Certains responsables se félicitent aussi de ce que la Charte européenne des Droits Fondamentaux (on notera le terme « charte » qui fait référence à un régime monarchique ! Voire féodal) intégrée au TCE (et reprise dans le « traité simplifié ») ait été « amendée » par les militantes du Lobby Européen des Femmes de l’Europe méridionale dont les citoyens de l’Union ignorent sans doute l’existence et qu’ils n’ont évidemment pas élues. Cette participation au processus des normes de groupes de pression s’autoproclamant « représentants de la société civile » (alors même que le terme « société civile » n’a aucune existence juridique !) Alors qu’ils n’ont pas été mandatés par les citoyens fait l’objet d’une approbation enthousiaste par le discours dominant : « c’est ainsi que la société civile a fait son entrée dans l’élaboration de la Charte. Il faut dire qu’elle avait beaucoup contribué à la conception du projet depuis une dizaine d’années par de multiples colloques, réunions, rapports » Bref, en gros, on nous annonce, sans souci, que le TCE était une somme de propositions faites par des lobbies particulièrement compétents ! Et que donc, le « traité simplifié », parce qu’il est le « TCE amendé » reste un texte qui n’a rien à voir avec le désir de faire avancer l’Europe ou de la sortir de sa possible « crise », mais bien un faire valoir, pour faire primer aux dessus des Constitutions nationales, des intérêts particuliers, défendus par des lobbies ayant reçus l’agrément d’élus particulièrement conciliants ! Il est par conséquent logique qu’il soit si « difficile » d’aller vers une Europe plus sociale, ou plus démocratique, ou encore de faire valoir aux gouvernants l’intérêt du référendum, par définition nuisible à la « société civile » telle que définie plus haut, les peuples européens étant sans aucun doute bien moins conciliants envers les lobbies et autres, que leurs élus.
On ne saurait en tout cas mieux décrire la substitution du pouvoir minoritaire à la décision majoritaire sur laquelle repose pourtant la Démocratie.
Le terme de « société civile » qui ne désigne rien d’autres qu’une juxtaposition de lobbies de toutes sortes, fait l’objet d’une utilisation anthropomorphique destinée à lui faire prendre la place de la Nation, ou du peuple, et de faire passer pour « transparent » ou « démocratique » un processus décisionnel en réalité parfaitement aristocratique, c’est-à-dire réservé à une « classe » de gens qui s’auto proclame plus « éclairés » que les autres, et par conséquent considèrent que les peuples, et peu importe leur niveau d’éducation ou leur passion pour l’Europe, sont définitivement, « immatures ».
Le terme « opinion publique » tend aussi à se substituer à celui de peuple.

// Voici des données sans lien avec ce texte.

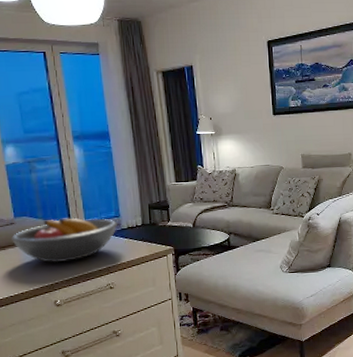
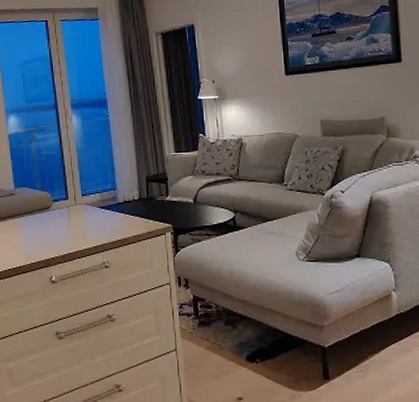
fruit bowl: present [10,217,118,263] -> none [11,189,114,237]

Les résultats de sondages qui devraient être examinés avec recul et scepticisme sont présentés par les politiques et les médias bien sur, comme exprimant à coups sûrs la volonté « des Français », des « Américains », des « Chinois », etc. D’où la stupéfaction et l’opprobre des « élites » quand le résultat des élections ou des référendums contredisent les sondages, et rappellent que le peuple n’est pas l’opinion publique, et inversement. Pour masquer cet écart fort gênant on utilise toutefois le terme « démocratie d’opinion » qui désigne en réalité essentiellement le pouvoir médiatique.